Begin Document excerpt
AUDIE CORNISH, HOST:
As cardinals flock to Rome, blackbirds and starlings are flocking to Hopkinsville, Kentucky. Yes, we couldn't help ourselves with that transition. And the hills are alive with the sounds of air cannons. The cannons were brought in to disperse hundreds of thousands of birds roosting in trees, filling the skies, blocking the sun.
(SOUNDBITE OF CANNONS)
CORNISH: The cannons were brought in to disperse hundreds of thousands of birds roosting in trees, filling the skies, blocking the sun.
BOBBY HAILE: Well, they usually come in about 4:30 or 5:00, and they just come in in droves. They don't just come at one time. They circle around and look for a landing place. And then here comes another maybe 1,000 birds, and the sky almost gets black. The sky is just full of them.
CORNISH: That's Hopkinsville resident Bobby Haile, a retired dentist. And while it's not uncommon for migratory flocks to make a pit stop in Haile's area, the sheer scope of this visit is causing some problems. With us to explain a bit more about this troublesome bird summit in Hopkinsville, Kentucky is Geoff LeBaron, an ornithologist with National Audubon Society. Welcome, Geoff.
End Document excerpt
Begin Recorded data
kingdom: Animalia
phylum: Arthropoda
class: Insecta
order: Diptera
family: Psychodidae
End Recorded data
Begin Recorded data
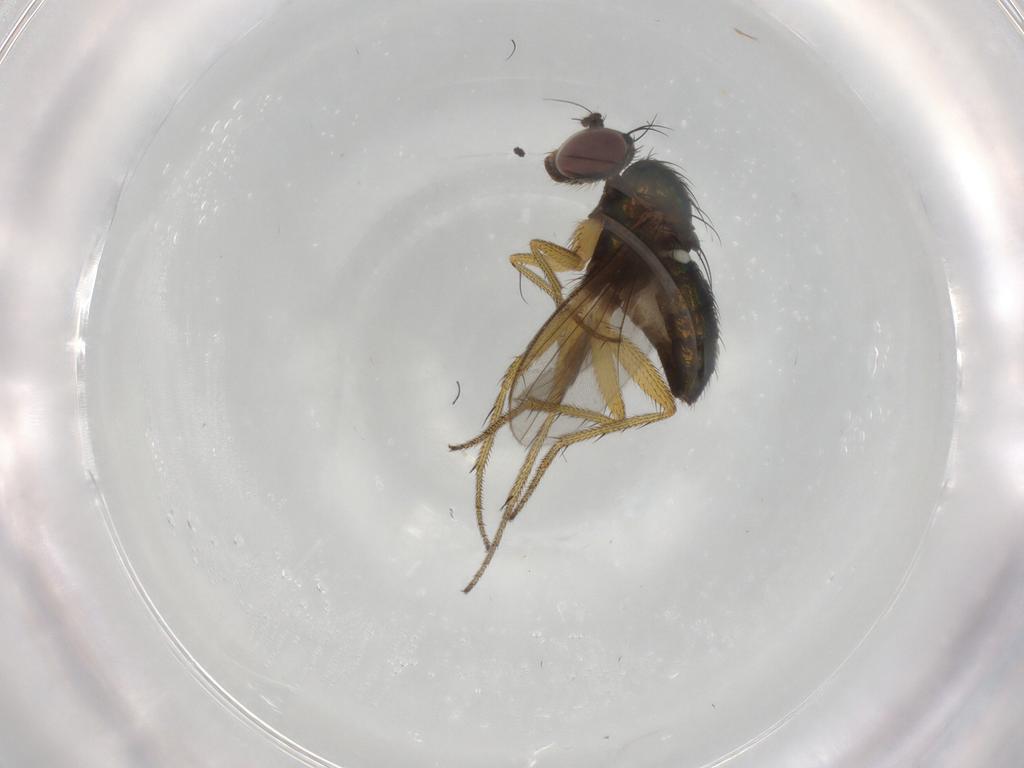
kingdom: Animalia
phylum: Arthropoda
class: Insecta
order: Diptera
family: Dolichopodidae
End Recorded data
Short problem 1 »
Write out the Hopkinsville bird transcript word for word, from "BOBBY HAILE: Well, they" to "Society. Welcome, Geoff.".
Short problem 2 »
In the Hopkinsville bird transcript, what was Bobby Haile's occupation before he retired?
The material is not needed for anything here.

Exercise output 1 »
BOBBY HAILE: Well, they usually come in about 4:30 or 5:00, and they just come in in droves. They don't just come at one time. They circle around and look for a landing place. And then here comes another maybe 1,000 birds, and the sky almost gets black. The sky is just full of them.
CORNISH: That's Hopkinsville resident Bobby Haile, a retired dentist. And while it's not uncommon for migratory flocks to make a pit stop in Haile's area, the sheer scope of this visit is causing some problems. With us to explain a bit more about this troublesome bird summit in Hopkinsville, Kentucky is Geoff LeBaron, an ornithologist with National Audubon Society. Welcome, Geoff.

Exercise output 2 »
He was a dentist.